PROBLEM REQUIREMENTS
Nothing in the records should differ when you write them out again.

PROVIDED MATERIAL
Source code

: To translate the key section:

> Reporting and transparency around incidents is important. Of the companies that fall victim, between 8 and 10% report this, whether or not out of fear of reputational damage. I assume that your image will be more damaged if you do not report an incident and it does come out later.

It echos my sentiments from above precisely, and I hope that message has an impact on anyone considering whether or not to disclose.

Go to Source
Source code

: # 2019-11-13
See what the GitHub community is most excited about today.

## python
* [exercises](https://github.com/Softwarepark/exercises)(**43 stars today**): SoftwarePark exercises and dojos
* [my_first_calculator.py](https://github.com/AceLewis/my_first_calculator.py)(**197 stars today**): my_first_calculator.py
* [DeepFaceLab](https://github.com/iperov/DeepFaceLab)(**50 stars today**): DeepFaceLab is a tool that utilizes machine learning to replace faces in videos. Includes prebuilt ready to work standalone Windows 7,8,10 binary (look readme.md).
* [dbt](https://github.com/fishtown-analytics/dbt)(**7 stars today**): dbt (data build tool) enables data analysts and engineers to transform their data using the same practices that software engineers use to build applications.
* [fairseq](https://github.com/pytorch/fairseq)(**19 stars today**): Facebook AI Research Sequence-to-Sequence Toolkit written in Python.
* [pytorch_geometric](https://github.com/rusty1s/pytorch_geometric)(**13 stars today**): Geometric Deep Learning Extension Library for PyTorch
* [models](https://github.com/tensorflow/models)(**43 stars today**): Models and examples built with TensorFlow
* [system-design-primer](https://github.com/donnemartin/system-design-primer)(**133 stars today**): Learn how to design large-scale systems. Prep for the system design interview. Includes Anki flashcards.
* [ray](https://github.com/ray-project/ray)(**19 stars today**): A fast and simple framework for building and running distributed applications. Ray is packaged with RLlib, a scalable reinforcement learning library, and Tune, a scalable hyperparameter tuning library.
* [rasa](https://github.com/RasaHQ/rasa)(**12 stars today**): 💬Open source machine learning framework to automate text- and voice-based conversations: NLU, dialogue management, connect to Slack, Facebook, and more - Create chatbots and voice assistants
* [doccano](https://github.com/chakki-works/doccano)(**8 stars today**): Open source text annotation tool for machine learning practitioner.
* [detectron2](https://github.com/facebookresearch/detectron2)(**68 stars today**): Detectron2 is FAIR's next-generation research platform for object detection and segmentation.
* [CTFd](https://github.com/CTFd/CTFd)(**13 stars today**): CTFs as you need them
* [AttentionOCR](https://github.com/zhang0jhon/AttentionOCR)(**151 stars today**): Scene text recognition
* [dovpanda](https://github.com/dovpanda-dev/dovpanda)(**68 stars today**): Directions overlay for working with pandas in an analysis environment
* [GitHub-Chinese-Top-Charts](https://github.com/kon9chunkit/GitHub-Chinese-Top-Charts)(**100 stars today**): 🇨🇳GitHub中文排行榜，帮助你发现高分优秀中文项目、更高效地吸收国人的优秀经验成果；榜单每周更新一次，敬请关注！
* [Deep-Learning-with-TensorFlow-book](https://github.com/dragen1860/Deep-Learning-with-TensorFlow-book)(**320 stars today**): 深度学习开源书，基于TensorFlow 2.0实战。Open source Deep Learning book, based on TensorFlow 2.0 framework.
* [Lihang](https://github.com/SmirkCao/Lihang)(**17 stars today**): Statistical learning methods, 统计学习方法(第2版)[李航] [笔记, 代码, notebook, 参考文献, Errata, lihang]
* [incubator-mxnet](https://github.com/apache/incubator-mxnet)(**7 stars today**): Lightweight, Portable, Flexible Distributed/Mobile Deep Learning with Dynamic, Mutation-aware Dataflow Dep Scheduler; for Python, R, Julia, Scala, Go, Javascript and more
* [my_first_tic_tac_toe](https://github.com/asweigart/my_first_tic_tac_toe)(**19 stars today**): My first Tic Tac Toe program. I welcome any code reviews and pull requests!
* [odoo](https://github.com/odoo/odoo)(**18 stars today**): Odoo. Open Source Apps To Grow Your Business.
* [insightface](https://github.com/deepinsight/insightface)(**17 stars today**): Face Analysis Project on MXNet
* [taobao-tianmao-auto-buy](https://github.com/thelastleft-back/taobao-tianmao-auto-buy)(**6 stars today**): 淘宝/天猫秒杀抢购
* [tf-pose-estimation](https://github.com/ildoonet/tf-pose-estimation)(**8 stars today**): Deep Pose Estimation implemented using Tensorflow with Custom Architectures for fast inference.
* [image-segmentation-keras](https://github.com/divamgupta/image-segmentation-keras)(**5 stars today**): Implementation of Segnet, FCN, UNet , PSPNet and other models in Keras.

ANSWER
Source code

: To translate the key section:

> Reporting and transparency around incidents is important. Of the companies that fall victim, between 8 and 10% report this, whether or not out of fear of reputational damage. I assume that your image will be more damaged if you do not report an incident and it does come out later.

It echos my sentiments from above precisely, and I hope that message has an impact on anyone considering whether or not to disclose.

Go to Source
Source code

: # 2019-11-13
See what the GitHub community is most excited about today.

## python
* [exercises](https://github.com/Softwarepark/exercises)(**43 stars today**): SoftwarePark exercises and dojos
* [my_first_calculator.py](https://github.com/AceLewis/my_first_calculator.py)(**197 stars today**): my_first_calculator.py
* [DeepFaceLab](https://github.com/iperov/DeepFaceLab)(**50 stars today**): DeepFaceLab is a tool that utilizes machine learning to replace faces in videos. Includes prebuilt ready to work standalone Windows 7,8,10 binary (look readme.md).
* [dbt](https://github.com/fishtown-analytics/dbt)(**7 stars today**): dbt (data build tool) enables data analysts and engineers to transform their data using the same practices that software engineers use to build applications.
* [fairseq](https://github.com/pytorch/fairseq)(**19 stars today**): Facebook AI Research Sequence-to-Sequence Toolkit written in Python.
* [pytorch_geometric](https://github.com/rusty1s/pytorch_geometric)(**13 stars today**): Geometric Deep Learning Extension Library for PyTorch
* [models](https://github.com/tensorflow/models)(**43 stars today**): Models and examples built with TensorFlow
* [system-design-primer](https://github.com/donnemartin/system-design-primer)(**133 stars today**): Learn how to design large-scale systems. Prep for the system design interview. Includes Anki flashcards.
* [ray](https://github.com/ray-project/ray)(**19 stars today**): A fast and simple framework for building and running distributed applications. Ray is packaged with RLlib, a scalable reinforcement learning library, and Tune, a scalable hyperparameter tuning library.
* [rasa](https://github.com/RasaHQ/rasa)(**12 stars today**): 💬Open source machine learning framework to automate text- and voice-based conversations: NLU, dialogue management, connect to Slack, Facebook, and more - Create chatbots and voice assistants
* [doccano](https://github.com/chakki-works/doccano)(**8 stars today**): Open source text annotation tool for machine learning practitioner.
* [detectron2](https://github.com/facebookresearch/detectron2)(**68 stars today**): Detectron2 is FAIR's next-generation research platform for object detection and segmentation.
* [CTFd](https://github.com/CTFd/CTFd)(**13 stars today**): CTFs as you need them
* [AttentionOCR](https://github.com/zhang0jhon/AttentionOCR)(**151 stars today**): Scene text recognition
* [dovpanda](https://github.com/dovpanda-dev/dovpanda)(**68 stars today**): Directions overlay for working with pandas in an analysis environment
* [GitHub-Chinese-Top-Charts](https://github.com/kon9chunkit/GitHub-Chinese-Top-Charts)(**100 stars today**): 🇨🇳GitHub中文排行榜，帮助你发现高分优秀中文项目、更高效地吸收国人的优秀经验成果；榜单每周更新一次，敬请关注！
* [Deep-Learning-with-TensorFlow-book](https://github.com/dragen1860/Deep-Learning-with-TensorFlow-book)(**320 stars today**): 深度学习开源书，基于TensorFlow 2.0实战。Open source Deep Learning book, based on TensorFlow 2.0 framework.
* [Lihang](https://github.com/SmirkCao/Lihang)(**17 stars today**): Statistical learning methods, 统计学习方法(第2版)[李航] [笔记, 代码, notebook, 参考文献, Errata, lihang]
* [incubator-mxnet](https://github.com/apache/incubator-mxnet)(**7 stars today**): Lightweight, Portable, Flexible Distributed/Mobile Deep Learning with Dynamic, Mutation-aware Dataflow Dep Scheduler; for Python, R, Julia, Scala, Go, Javascript and more
* [my_first_tic_tac_toe](https://github.com/asweigart/my_first_tic_tac_toe)(**19 stars today**): My first Tic Tac Toe program. I welcome any code reviews and pull requests!
* [odoo](https://github.com/odoo/odoo)(**18 stars today**): Odoo. Open Source Apps To Grow Your Business.
* [insightface](https://github.com/deepinsight/insightface)(**17 stars today**): Face Analysis Project on MXNet
* [taobao-tianmao-auto-buy](https://github.com/thelastleft-back/taobao-tianmao-auto-buy)(**6 stars today**): 淘宝/天猫秒杀抢购
* [tf-pose-estimation](https://github.com/ildoonet/tf-pose-estimation)(**8 stars today**): Deep Pose Estimation implemented using Tensorflow with Custom Architectures for fast inference.
* [image-segmentation-keras](https://github.com/divamgupta/image-segmentation-keras)(**5 stars today**): Implementation of Segnet, FCN, UNet , PSPNet and other models in Keras.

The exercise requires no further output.